• Tugas Kerja 1: Salin dengan tepat bagian dari teks tentang kiamat dalam kosmologi di bawah, mulai dari kata-kata yang memuat "Setiap kehancuran dimulai" sampai dengan "fluktuasi medan inflaton.".
---
Jadi urutan kiamat dari perspektif kosmologi dimulai dari kehancuran matahari, kehancuran galaksi, dan kehancuran kain ruang-waktu sebagai flatform semua aktivitas kosmologi.
Bagaimana kosmologi menjelaskan rundown kiamat dalam surat tersebut?
Setiap kehancuran dimulai dengan proses pembentukan, maka narasi kita mulai dari proses pembentukan semesta.
Big bang terjadi sebagai akibat dari transformasi energi potensial tinggi di false vaccum ke energi potensial rendah di real vaccum yang dipicu oleh fluktuasi medan inflaton.
Transformasi energi ini menghasilkan energi kinetik yang sangat besar yang besaran energi dan suhunya berada dalam skala Planck. Peristiwa ini menyebabkan cosmic inflation yang berlangsung sangat cepat, bahkan kurang dari satu detik.
---
• Tugas Kerja 2: Tampilkan setiap baris di bawah ini yang memuat string "https", dengan membedakan huruf besar dan kecil.
---
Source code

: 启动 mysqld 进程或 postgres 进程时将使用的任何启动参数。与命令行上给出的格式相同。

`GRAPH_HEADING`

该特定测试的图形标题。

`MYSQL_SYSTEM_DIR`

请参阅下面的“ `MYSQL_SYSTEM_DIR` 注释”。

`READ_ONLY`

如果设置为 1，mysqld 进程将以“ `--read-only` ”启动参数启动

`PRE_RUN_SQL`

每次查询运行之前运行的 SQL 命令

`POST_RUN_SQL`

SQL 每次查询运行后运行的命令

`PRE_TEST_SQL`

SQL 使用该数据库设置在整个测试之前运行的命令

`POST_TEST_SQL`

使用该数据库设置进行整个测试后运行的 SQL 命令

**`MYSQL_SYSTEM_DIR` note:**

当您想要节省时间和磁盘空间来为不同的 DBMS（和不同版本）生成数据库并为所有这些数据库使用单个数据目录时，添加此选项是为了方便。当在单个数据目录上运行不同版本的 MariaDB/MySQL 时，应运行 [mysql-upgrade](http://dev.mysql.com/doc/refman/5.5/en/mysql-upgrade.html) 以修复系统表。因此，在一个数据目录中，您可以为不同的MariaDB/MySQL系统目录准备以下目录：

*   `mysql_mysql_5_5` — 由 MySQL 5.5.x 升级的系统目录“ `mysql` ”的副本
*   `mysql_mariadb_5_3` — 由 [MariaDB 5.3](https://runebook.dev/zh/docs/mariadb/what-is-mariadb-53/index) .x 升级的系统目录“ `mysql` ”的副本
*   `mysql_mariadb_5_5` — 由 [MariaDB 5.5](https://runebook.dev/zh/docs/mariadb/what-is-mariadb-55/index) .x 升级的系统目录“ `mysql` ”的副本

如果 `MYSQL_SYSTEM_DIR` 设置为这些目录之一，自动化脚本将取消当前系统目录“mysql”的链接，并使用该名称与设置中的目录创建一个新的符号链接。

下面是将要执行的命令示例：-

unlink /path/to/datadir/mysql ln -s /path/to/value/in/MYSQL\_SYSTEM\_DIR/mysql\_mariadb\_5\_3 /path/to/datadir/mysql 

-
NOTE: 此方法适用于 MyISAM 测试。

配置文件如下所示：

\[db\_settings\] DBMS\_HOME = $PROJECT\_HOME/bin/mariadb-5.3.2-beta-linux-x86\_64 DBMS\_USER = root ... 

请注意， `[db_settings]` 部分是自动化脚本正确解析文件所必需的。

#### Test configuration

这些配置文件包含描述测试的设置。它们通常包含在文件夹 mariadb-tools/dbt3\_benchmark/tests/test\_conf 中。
---
• Jawaban 1:
Setiap kehancuran dimulai dengan proses pembentukan, maka narasi kita mulai dari proses pembentukan semesta.
Big bang terjadi sebagai akibat dari transformasi energi potensial tinggi di false vaccum ke energi potensial rendah di real vaccum yang dipicu oleh fluktuasi medan inflaton.

• Jawaban 2:
*   `mysql_mariadb_5_3` — 由 [MariaDB 5.3](https://runebook.dev/zh/docs/mariadb/what-is-mariadb-53/index) .x 升级的系统目录“ `mysql` ”的副本
*   `mysql_mariadb_5_5` — 由 [MariaDB 5.5](https://runebook.dev/zh/docs/mariadb/what-is-mariadb-55/index) .x 升级的系统目录“ `mysql` ”的副本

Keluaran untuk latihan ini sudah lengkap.